Zachwycić się Bogiem
Pomóż w rozwoju naszego portalu
- By zrozumieć Boże Dziecię trzeba stać się dzieckiem. Tylko dziecko jest w stanie zrozumieć dziecko. Mali są najbliżej Boga. A jeżeli tak uroczyście obchodzimy narodzenie Jezusa, czynimy to dlatego, aby dać świadectwo, że każdy człowiek jest kimś jedynym i niepowtarzalnym. Do tego stopnia, by zachwycić się Bogiem, który schodzi z tronu i wchodzi w sam środek nędzy człowieka. Czyż nie jest to piękne? Czy nie jest to wystarczająco mocny argument, by zachwycić się Bogiem? – pytał. W dalszej części homilii podjął refleksję nad tym co wydarzyło się w Betlejem.

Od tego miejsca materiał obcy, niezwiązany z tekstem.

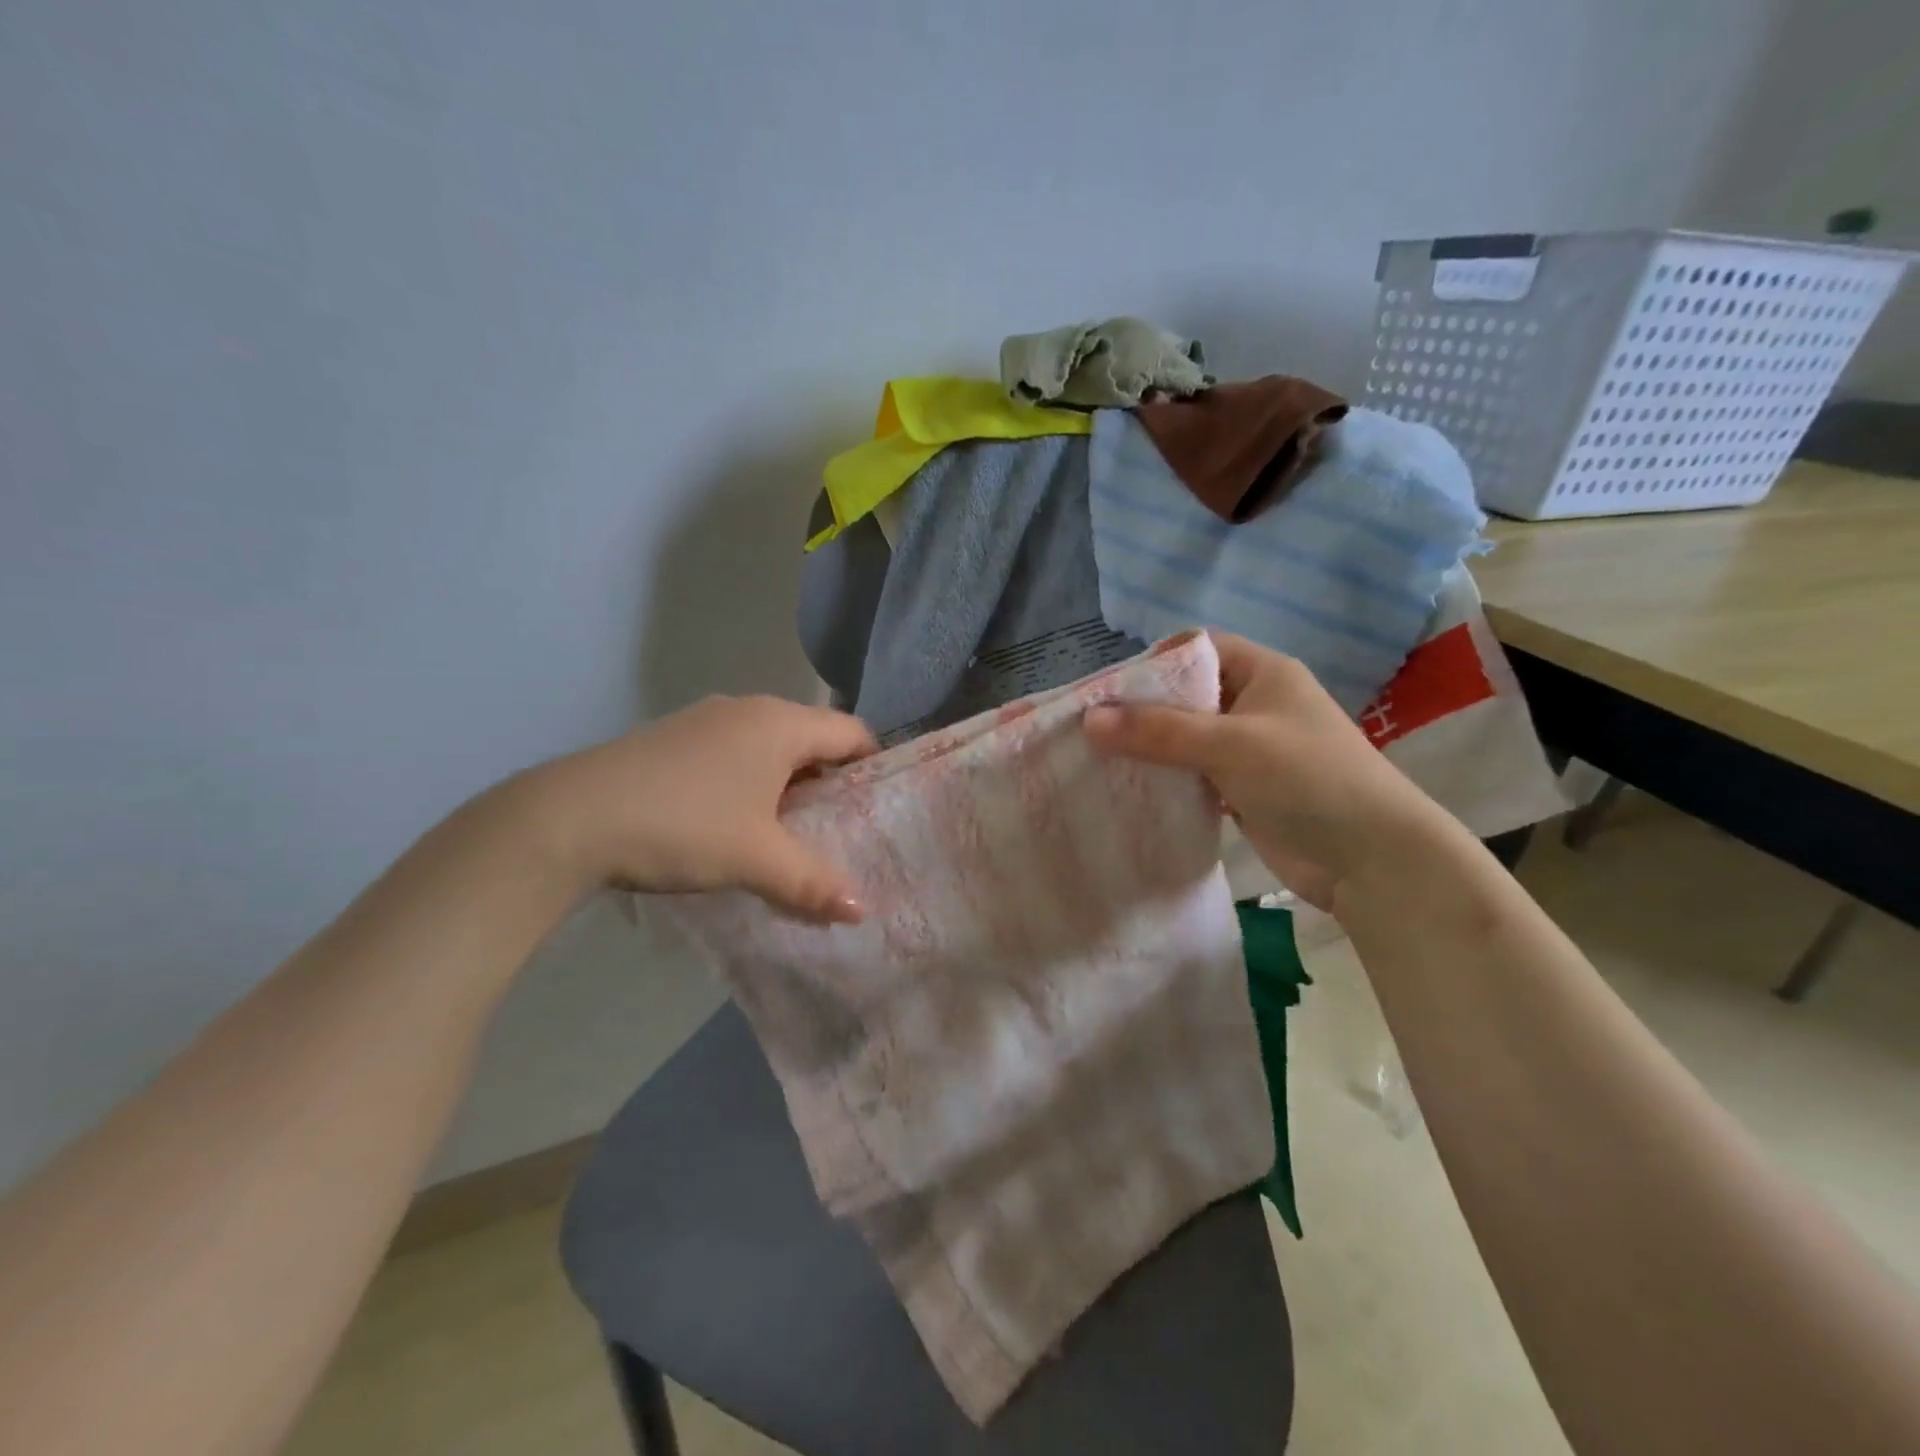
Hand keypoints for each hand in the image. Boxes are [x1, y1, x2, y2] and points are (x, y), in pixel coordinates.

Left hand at [535, 695, 875, 922]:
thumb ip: (813, 883)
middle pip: (812, 738)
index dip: (872, 767)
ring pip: (770, 746)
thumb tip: (861, 911)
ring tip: (789, 832)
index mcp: (780, 724)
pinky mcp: (673, 737)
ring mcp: (705, 719)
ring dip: (787, 783)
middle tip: (839, 829)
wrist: (570, 818)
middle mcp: (748, 709)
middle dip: (829, 782)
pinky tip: (735, 822)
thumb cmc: (684, 826)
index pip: (851, 732)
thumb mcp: (756, 860)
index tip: (878, 808)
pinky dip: (750, 781)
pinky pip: (733, 752)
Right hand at [1083, 632, 1447, 909]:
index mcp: (1262, 673)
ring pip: (1185, 740)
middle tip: (1089, 729)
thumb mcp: (1231, 745)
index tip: (1105, 691)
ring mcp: (1249, 750)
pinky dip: (1165, 781)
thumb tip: (1089, 719)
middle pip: (1185, 696)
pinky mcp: (1242, 791)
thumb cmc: (1308, 780)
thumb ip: (1159, 731)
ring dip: (1149, 751)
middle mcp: (1254, 704)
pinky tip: (1129, 791)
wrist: (1372, 860)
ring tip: (1096, 761)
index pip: (1197, 650)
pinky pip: (1193, 776)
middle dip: (1140, 711)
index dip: (1152, 664)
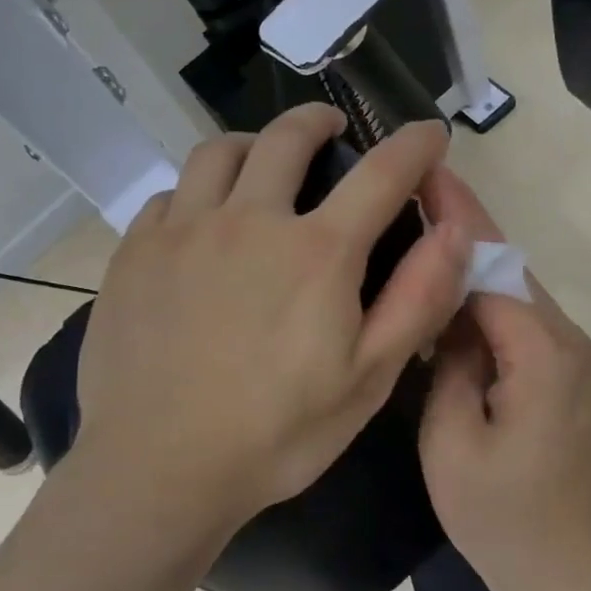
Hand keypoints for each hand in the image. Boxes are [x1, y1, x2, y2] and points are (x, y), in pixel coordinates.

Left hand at [74, 104, 470, 539]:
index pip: (381, 173)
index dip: (414, 145)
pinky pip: (170, 195)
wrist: (157, 469)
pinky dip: (198, 192)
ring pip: (218, 152)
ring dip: (252, 146)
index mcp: (316, 251)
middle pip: (287, 138)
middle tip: (332, 128)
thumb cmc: (276, 434)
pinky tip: (202, 223)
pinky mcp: (135, 252)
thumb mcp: (368, 379)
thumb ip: (418, 298)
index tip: (429, 131)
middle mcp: (249, 220)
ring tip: (263, 165)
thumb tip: (455, 230)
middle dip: (319, 121)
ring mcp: (183, 230)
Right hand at [419, 168, 590, 590]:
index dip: (458, 218)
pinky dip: (486, 301)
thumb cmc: (502, 519)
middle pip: (510, 270)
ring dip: (472, 264)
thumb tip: (451, 316)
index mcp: (543, 355)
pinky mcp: (572, 376)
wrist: (569, 573)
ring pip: (517, 292)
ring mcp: (578, 359)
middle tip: (412, 192)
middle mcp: (571, 343)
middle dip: (463, 229)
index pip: (494, 267)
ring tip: (422, 230)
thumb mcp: (450, 442)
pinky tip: (449, 294)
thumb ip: (447, 363)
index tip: (427, 171)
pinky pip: (524, 321)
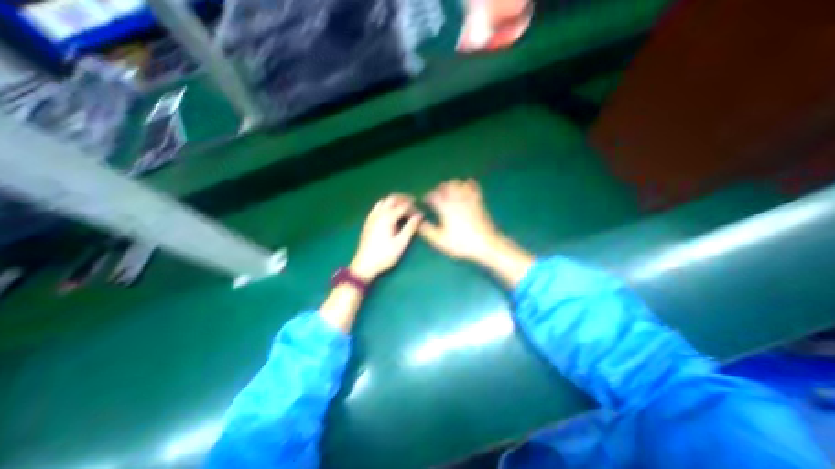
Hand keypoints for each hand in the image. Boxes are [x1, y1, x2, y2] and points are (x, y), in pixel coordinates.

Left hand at [351, 195, 420, 281]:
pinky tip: (390, 213)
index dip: (414, 208)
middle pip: (392, 198)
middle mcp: (379, 213)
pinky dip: (386, 205)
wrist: (364, 264)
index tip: (421, 214)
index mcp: (387, 217)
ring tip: (403, 207)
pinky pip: (377, 207)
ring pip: (384, 201)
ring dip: (394, 201)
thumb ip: (410, 228)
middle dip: (404, 199)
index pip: (403, 206)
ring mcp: (372, 216)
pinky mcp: (368, 221)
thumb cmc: (385, 255)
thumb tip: (419, 216)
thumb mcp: (401, 243)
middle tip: (414, 203)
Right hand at [422, 178, 504, 262]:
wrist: (486, 243)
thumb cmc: (461, 243)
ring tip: (448, 192)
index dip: (427, 196)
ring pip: (458, 183)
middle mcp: (456, 200)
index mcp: (445, 208)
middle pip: (445, 186)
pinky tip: (465, 187)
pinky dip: (467, 184)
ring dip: (451, 185)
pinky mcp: (478, 201)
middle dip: (438, 189)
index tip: (425, 200)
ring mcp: (469, 199)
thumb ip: (427, 230)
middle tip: (436, 196)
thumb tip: (419, 222)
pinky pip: (473, 187)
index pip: (433, 195)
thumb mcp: (440, 241)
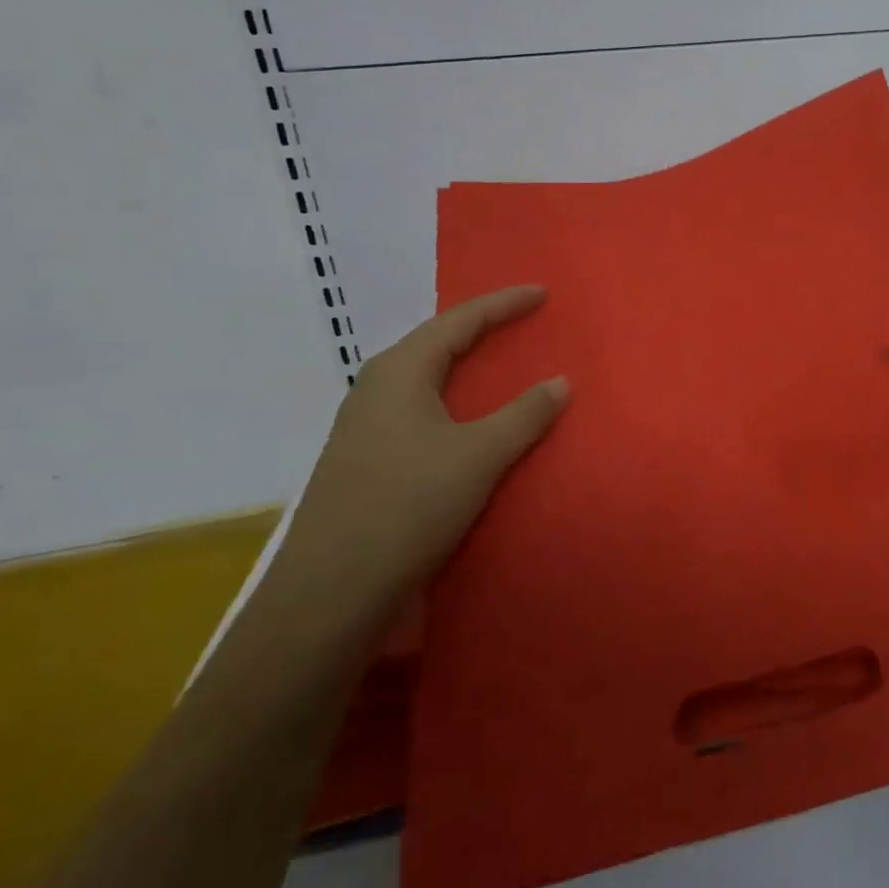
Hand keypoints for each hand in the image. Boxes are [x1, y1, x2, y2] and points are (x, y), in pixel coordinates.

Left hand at [269, 286, 568, 623]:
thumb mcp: (480, 456)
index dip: (503, 304)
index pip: (459, 320)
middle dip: (481, 327)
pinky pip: (419, 408)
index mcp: (400, 372)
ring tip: (500, 361)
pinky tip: (468, 418)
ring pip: (425, 377)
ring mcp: (364, 425)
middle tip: (522, 321)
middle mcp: (376, 388)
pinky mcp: (365, 458)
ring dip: (464, 365)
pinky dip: (453, 399)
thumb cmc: (407, 507)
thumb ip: (524, 414)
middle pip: (436, 342)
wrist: (328, 594)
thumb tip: (560, 381)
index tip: (542, 293)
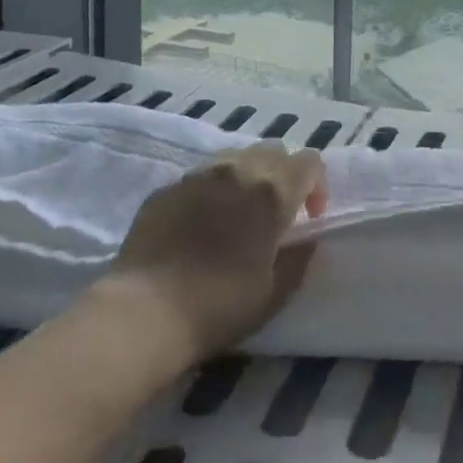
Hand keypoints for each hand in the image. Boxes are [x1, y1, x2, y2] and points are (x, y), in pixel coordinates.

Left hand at [107, 143, 329, 359]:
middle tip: (277, 213)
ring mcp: (198, 175)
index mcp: (272, 191)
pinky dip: (213, 191)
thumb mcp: (276, 291)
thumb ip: (299, 257)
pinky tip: (201, 225)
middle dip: (284, 175)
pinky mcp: (167, 187)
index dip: (317, 185)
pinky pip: (201, 176)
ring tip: (239, 213)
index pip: (309, 161)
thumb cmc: (220, 306)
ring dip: (248, 176)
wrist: (145, 312)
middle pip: (273, 150)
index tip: (310, 217)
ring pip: (236, 156)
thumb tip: (305, 239)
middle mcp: (237, 170)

- To, co świętujemy dzisiejszej nocy, pokazuje, że nie musimy się bać, że świat nie jest pusty, że życie nie jest bezsensowne, że ciemności nie są już ciemne, ponieważ światło świeci w ciemności, a ciemność jej nie ogarnęła. Światło jest silniejsze niż ciemność – podkreślał bp Mendyk.
Dziecko znakiem Boga
Reklama
Analizując sytuację pasterzy, twierdził, że dają oni dowód godnego podziwu realizmu. Nie zostają na miejscu, wpatrują się w niebo, jak uczniowie po wniebowstąpieniu Chrystusa. Nie wołają za aniołami, żeby wrócili, nie rozmawiają i nie marzą o tym niebiańskim koncercie, jaki usłyszeli. Nie, oni udają się w drogę, jak Maryja, która idzie do Elżbiety po rozmowie z aniołem. Pasterze zostawiają niebo za sobą i zwracają się ku znakowi, który został im dany. - Ewangeliści nie wspominają o rozczarowaniu pasterzy. Kontrast między niebiańskim widzeniem kilka godzin wcześniej, a tym co widzą teraz w małej betlejemskiej grocie jest przeogromny. To Słowo, które „się wydarzyło”, jest takie małe, takie ciche i takie bezbronne. Powiedzielibyśmy – takie zależne. Kiedy Bóg przychodzi na świat, kiedy chce być widzialny dla człowieka, to znakiem jest dziecko w żłobie. To najmniejsze staje się znakiem tego największego. Pasterze nie są zawiedzeni. Łukasz Ewangelista opowiada, że wielbili i wysławiali Boga za wszystko, co słyszeli i widzieli. Ci prości, niewykształceni, nieskomplikowani ludzie stają bliżej Boga niż mędrcy i uczeni – docenił biskup.
Dodał, że mali i biedni są w pewien sposób sąsiadami Boga. Oni czują się u Boga jak w domu, a Bóg czuje się u nich jak u siebie.
- Kiedy rozważamy tę bożonarodzeniową Ewangelię, widzimy, że pasterze w pewnym stopniu idą tą samą drogą co Bóg. Rozpoczynają niebiańskim widzeniem, które pozwala im dostrzec przebłysk chwały Bożej. Potem jednak chodzi o to, by opuścić błyszczące światło i cudowną muzykę i w ciemnościach szukać maleńkiego Niemowlęcia. W nim jest BÓG. Aby Go znaleźć musimy przejść tę samą drogę. Dopóki trzymamy się kurczowo tylko tego co piękne, kolorowe, ckliwe – trudno nam będzie znaleźć dziecko, które jest Bogiem. Jednak, gdy staniemy wobec tej Tajemnicy jak dzieci – ufni, pokorni, pełni nadziei – dopiero wtedy będziemy w stanie to pojąć – wskazywał podkreślając, że tylko dziecko jest w stanie zrozumieć dziecko.